Trecho selecionado

Os bancos europeus estão cada vez menos dispostos a conceder empréstimos para o comércio de energia com a Rússia, devido à histeria das sanções. Uma forte dica de que o gasoduto russo-germânico Nord Stream 2 pode estar defunto é que o importador Wintershall-Dea amortizou a sua parte do financiamento, assumindo de fato que o gasoduto não será lançado.
Todos aqueles que tem um cérebro na Alemanha sabe que dois terminais extras de Gás Natural Liquefeito de Petróleo (LNG – Liquefied Natural Gas) – os quais ainda devem ser construídos – não serão suficientes para atender as necessidades de Berlin. Simplesmente não existe LNG suficiente para supri-los, A Europa terá que lutar com a Ásia sobre quem pode pagar mais. A Ásia vence.
A Europa importa aproximadamente 400 bilhões de metros cúbicos de gás por ano – sendo a Rússia responsável pelo suprimento de 200 bilhões destes. Não há maneira de que a Europa possa encontrar 200 bilhões em lugar algum para substituir a Rússia – seja na Argélia, no Qatar ou no Turcomenistão. Isso sem falar na falta dos necessários terminais de LNG.

Conjunto de tarefas
A: No trecho sobre o gás na Europa, quais são os países citados como possíveis fontes para substituir o gás russo?
B: Responda com base no trecho sobre o gás na Europa:
(i) Qual importador amortizou a sua parte do financiamento do Nord Stream 2?
(ii) Quantos terminais extras de LNG são mencionados?
(iii) Quanto gás a Europa importa aproximadamente por ano?

Trechos da listagem
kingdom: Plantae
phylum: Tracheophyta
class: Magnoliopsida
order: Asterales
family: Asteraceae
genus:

Respostas por tarefa
A: Argélia, Qatar e Turcomenistão.

B:
(i) Wintershall-Dea.
(ii) Dois.
(iii) Aproximadamente 400 bilhões de metros cúbicos.